Please check contributing docs. There is a Contributor License Agreement form to be filled.
Ok, I'm working on it. Can I use numpy documentation standard's?
Great! Why not use the scikit-learn docs standard? I have a plan to set up a docs website with mkdocs-material. Which one numpy or scikit-learn docs standard will be better to generate API docs? Do you have any idea?
Hey! Scikit-Learn uses numpy docstring. Numpy docstring is also interpreted by Sphinx.
Great, let's use it!
Hey! Found out that in order to be scikit-learn compatible, AutoML
must be divided into AutoMLClassifier
and AutoMLRegressor
. You can consult the rules that it must follow to be compatible here at https://scikit-learn.org/stable/developers/develop.html
@pplonski do you consent this change?
No, it doesn't - from what I read. It needs to implement a specific interface, which should act in a different way for classifiers and regressors.
Can you point where you find this information (exact place)? I'm searching and I can't find it (maybe I missed something).
I think it is easy to get lost in the scikit-learn docs. Let's be pragmatic. I can think of one use case when the scikit-learn interface will be needed, it is Pipeline
. For example, the user would like to use some custom data preparation before calling AutoML. Let's check which methods are needed in Pipeline
and make it compatible with it. Should be easier than digging the docs.

→ QUESTIONS TO ANSWER
- 1) Repeat the thread's passage from "Ok, I'm working" to "have any idea?" word for word.
- 2) Name every software library or tool mentioned in the thread.
These records have no connection to the thread above.

Dataset records
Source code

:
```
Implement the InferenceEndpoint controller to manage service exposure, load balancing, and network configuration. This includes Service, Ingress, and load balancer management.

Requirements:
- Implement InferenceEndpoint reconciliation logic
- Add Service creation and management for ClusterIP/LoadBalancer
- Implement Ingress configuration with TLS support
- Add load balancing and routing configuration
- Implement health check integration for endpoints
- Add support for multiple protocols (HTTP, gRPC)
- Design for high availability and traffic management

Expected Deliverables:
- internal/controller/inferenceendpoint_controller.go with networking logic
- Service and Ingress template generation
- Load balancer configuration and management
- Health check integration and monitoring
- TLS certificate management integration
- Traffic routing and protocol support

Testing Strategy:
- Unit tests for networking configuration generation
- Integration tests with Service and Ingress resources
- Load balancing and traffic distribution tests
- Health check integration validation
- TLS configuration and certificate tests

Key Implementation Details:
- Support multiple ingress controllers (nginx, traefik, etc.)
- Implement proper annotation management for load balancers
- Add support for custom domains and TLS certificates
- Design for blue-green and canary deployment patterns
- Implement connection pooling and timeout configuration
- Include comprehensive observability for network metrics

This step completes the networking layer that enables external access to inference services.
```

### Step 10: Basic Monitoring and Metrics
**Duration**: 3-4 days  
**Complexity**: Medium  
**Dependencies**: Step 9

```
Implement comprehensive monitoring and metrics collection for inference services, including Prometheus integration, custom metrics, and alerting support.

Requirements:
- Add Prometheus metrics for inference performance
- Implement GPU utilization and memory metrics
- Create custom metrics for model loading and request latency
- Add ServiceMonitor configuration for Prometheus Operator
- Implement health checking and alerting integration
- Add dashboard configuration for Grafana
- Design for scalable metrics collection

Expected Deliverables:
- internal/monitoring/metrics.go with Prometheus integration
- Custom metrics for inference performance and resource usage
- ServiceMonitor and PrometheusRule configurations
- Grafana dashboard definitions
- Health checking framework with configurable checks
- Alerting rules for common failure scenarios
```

→ SET OF ANSWERS
- 1)
Ok, I'm working on it. Can I use numpy documentation standard's?
Great! Why not use the scikit-learn docs standard? I have a plan to set up a docs website with mkdocs-material. Which one numpy or scikit-learn docs standard will be better to generate API docs? Do you have any idea?

- 2) numpy, scikit-learn, mkdocs-material, Sphinx